MILU: A Comprehensive Benchmark for Indic Language Understanding

Evaluating the capabilities of LLMs across diverse languages remains a pressing challenge in the field of NLP. The research paper "MILU: A Multi-task Indic Language Understanding Benchmark" introduces MILU, an extensive evaluation benchmark specifically designed to assess LLMs in 11 Indic languages. This benchmark represents a significant step towards bridging the gap in evaluating LLM capabilities in languages that deploy non-Latin scripts and are considered low-resource, such as those prevalent in India.

Benchmark Scope and Design

The MILU benchmark spans 8 domains and 42 subjects, covering both general and culturally specific knowledge. These domains include STEM fields, as well as culturally relevant areas such as Arts & Humanities, Social Sciences, and Law & Governance. The benchmark is designed with an India-centric focus, incorporating material from national, state-level, and regional examinations. Subjects covered are broad, reflecting local history, arts, festivals, laws, alongside traditional academic subjects like science and mathematics. This comprehensive approach emphasizes not only linguistic competence but also cultural understanding, making MILU unique in its purpose and scope.

Evaluation and Findings

MILU evaluates 45 LLMs, which are a mix of closed proprietary models, open-source multilingual models, and language-specific fine-tuned models. The findings from the evaluation reveal that current LLMs face substantial challenges when tasked with MILU, with GPT-4 achieving the highest average accuracy at 72%. Notably, open multilingual models tend to outperform language-specific models, which only marginally surpass random baselines. This trend is significant considering the growing interest in developing LLMs that can perform efficiently across multiple languages without extensive language-specific fine-tuning.

A detailed analysis highlights that models perform notably better in high-resource languages like Hindi and Bengali than in low-resource ones. Moreover, in terms of domain-specific performance, models exhibit higher accuracy in general fields such as STEM, while struggling with culturally relevant domains. This underpins the necessity for enhanced dataset representation encompassing culturally specific data to elevate performance in non-STEM domains.

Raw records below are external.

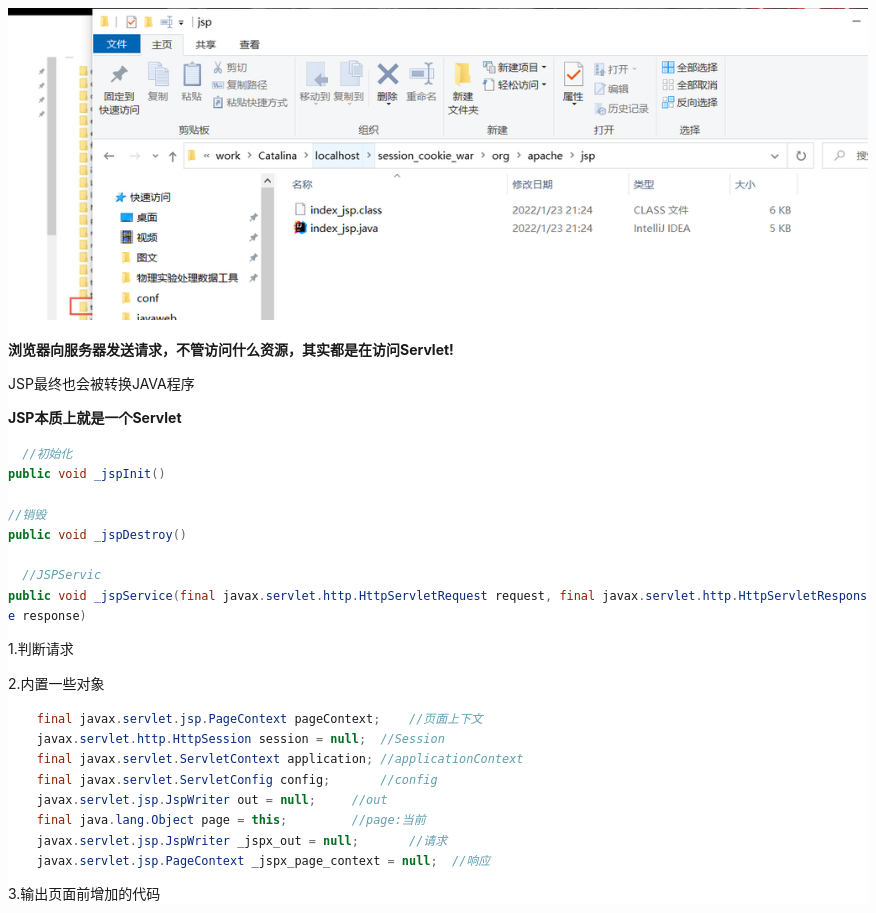 ![image-20220203000328723](JavaWeb.assets/image-20220203000328723.png)



**浏览器向服务器发送请求，不管访问什么资源，其实都是在访问Servlet!**

JSP最终也会被转换JAVA程序

**JSP本质上就是一个Servlet**

```java
  //初始化
public void _jspInit() 
  
//销毁
public void _jspDestroy()

  //JSPServic
public void _jspService(final javax.servlet.http.HttpServletRequest request, final javax.servlet.http.HttpServletResponse response)
```



1.判断请求

2.内置一些对象

```java
    final javax.servlet.jsp.PageContext pageContext;	//页面上下文
    javax.servlet.http.HttpSession session = null;	//Session
    final javax.servlet.ServletContext application;	//applicationContext
    final javax.servlet.ServletConfig config;		//config
    javax.servlet.jsp.JspWriter out = null;		//out
    final java.lang.Object page = this;			//page:当前
    javax.servlet.jsp.JspWriter _jspx_out = null;		//请求
    javax.servlet.jsp.PageContext _jspx_page_context = null;  //响应
```

3.输出页面前增加的代码
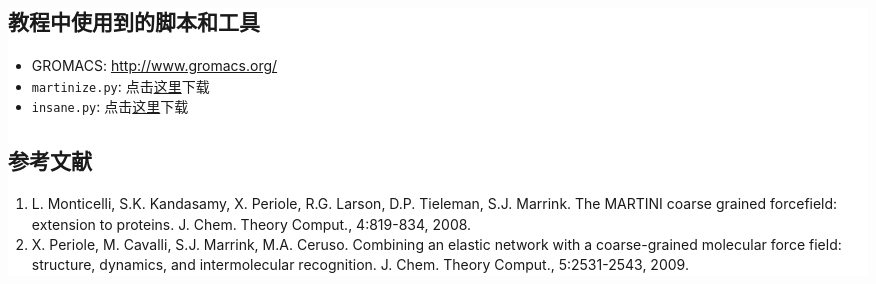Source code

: ## 教程中使用到的脚本和工具

- GROMACS: <http://www.gromacs.org/>
- `martinize.py`: 点击[这里](http://md.chem.rug.nl/images/tools/martinize/martinize-2.4/martinize.py)下载
- `insane.py`: 点击[这里](http://md.chem.rug.nl/images/tools/insane/insane.py)下载

## 参考文献

1. L. Monticelli, S.K. Kandasamy, X. Periole, R.G. Larson, D.P. Tieleman, S.J. Marrink. The MARTINI coarse grained forcefield: extension to proteins. J. Chem. Theory Comput., 4:819-834, 2008.
2. X. Periole, M. Cavalli, S.J. Marrink, M.A. Ceruso. Combining an elastic network with a coarse-grained molecular force field: structure, dynamics, and intermolecular recognition. J. Chem. Theory Comput., 5:2531-2543, 2009.
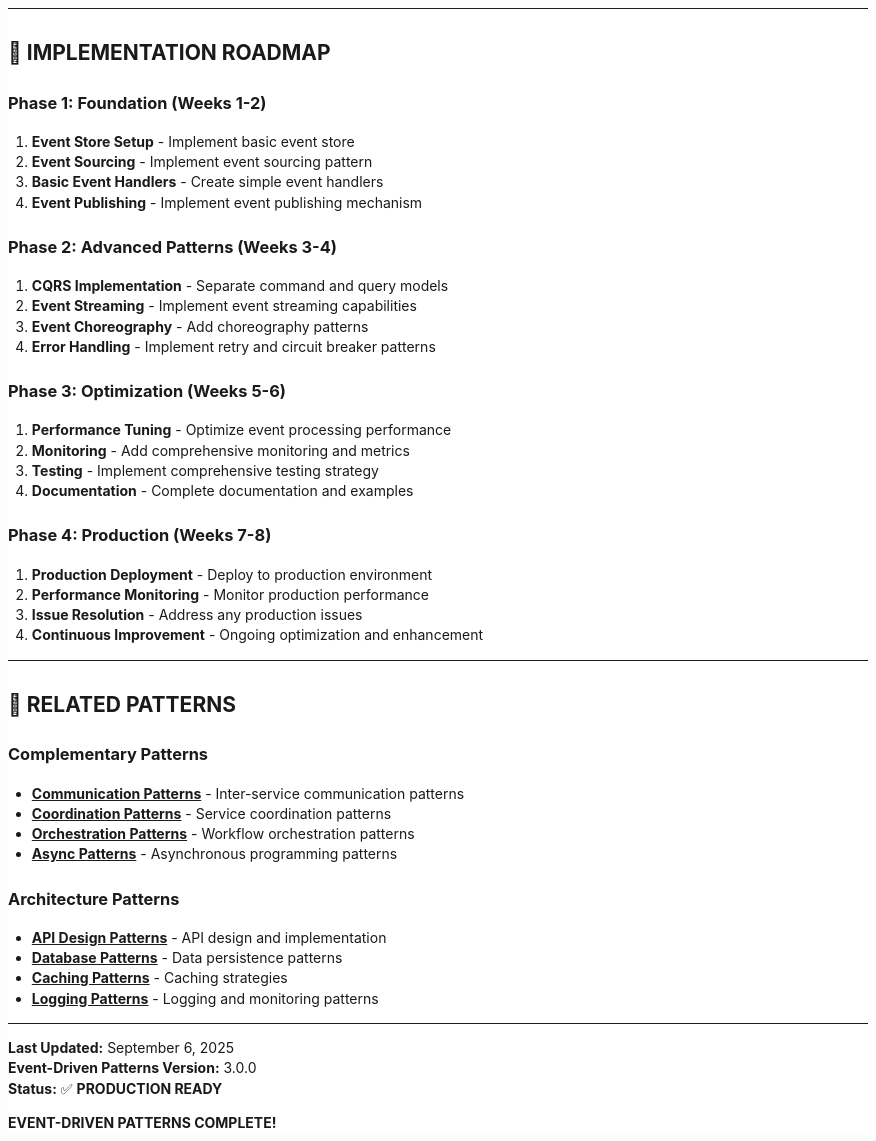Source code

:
 ```python
```

---

## 🚀 **IMPLEMENTATION ROADMAP**

### **Phase 1: Foundation (Weeks 1-2)**
1. **Event Store Setup** - Implement basic event store
2. **Event Sourcing** - Implement event sourcing pattern
3. **Basic Event Handlers** - Create simple event handlers
4. **Event Publishing** - Implement event publishing mechanism

### **Phase 2: Advanced Patterns (Weeks 3-4)**
1. **CQRS Implementation** - Separate command and query models
2. **Event Streaming** - Implement event streaming capabilities
3. **Event Choreography** - Add choreography patterns
4. **Error Handling** - Implement retry and circuit breaker patterns

### **Phase 3: Optimization (Weeks 5-6)**
1. **Performance Tuning** - Optimize event processing performance
2. **Monitoring** - Add comprehensive monitoring and metrics
3. **Testing** - Implement comprehensive testing strategy
4. **Documentation** - Complete documentation and examples

### **Phase 4: Production (Weeks 7-8)**
1. **Production Deployment** - Deploy to production environment
2. **Performance Monitoring** - Monitor production performance
3. **Issue Resolution** - Address any production issues
4. **Continuous Improvement** - Ongoing optimization and enhancement

---

## 🔗 **RELATED PATTERNS**

### **Complementary Patterns**
- **[Communication Patterns](COMMUNICATION_PATTERNS.md)** - Inter-service communication patterns
- **[Coordination Patterns](COORDINATION_PATTERNS.md)** - Service coordination patterns
- **[Orchestration Patterns](ORCHESTRATION_PATTERNS.md)** - Workflow orchestration patterns
- **[Async Patterns](ASYNC_PATTERNS.md)** - Asynchronous programming patterns

### **Architecture Patterns**
- **[API Design Patterns](API_DESIGN_PATTERNS.md)** - API design and implementation
- **[Database Patterns](DATABASE_PATTERNS.md)** - Data persistence patterns
- **[Caching Patterns](CACHING_PATTERNS.md)** - Caching strategies
- **[Logging Patterns](LOGGING_PATTERNS.md)** - Logging and monitoring patterns

---

**Last Updated:** September 6, 2025  
**Event-Driven Patterns Version:** 3.0.0  
**Status:** ✅ **PRODUCTION READY**

**EVENT-DRIVEN PATTERNS COMPLETE!**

Implications and Future Directions

The introduction of MILU serves as a pivotal benchmark for assessing LLMs within the specific context of Indic languages. This lays the foundation for significant advancements in creating models capable of understanding and generating contextually and culturally appropriate responses. The results highlight areas for improvement, particularly in creating more inclusive multilingual datasets that reflect cultural diversity.

From a practical standpoint, MILU emphasizes the dire need for more robust multilingual strategies that can address the disparity in model performance across different languages and domains. Future research endeavors should focus on enhancing model architectures and training paradigms to accommodate culturally specific data more effectively.

In conclusion, MILU not only provides a comprehensive evaluation framework but also sets the stage for future research aimed at developing inclusive, culturally competent LLMs. As such, it is expected to stimulate further studies and lead to the creation of models that better understand and cater to the linguistic and cultural intricacies of India's diverse languages.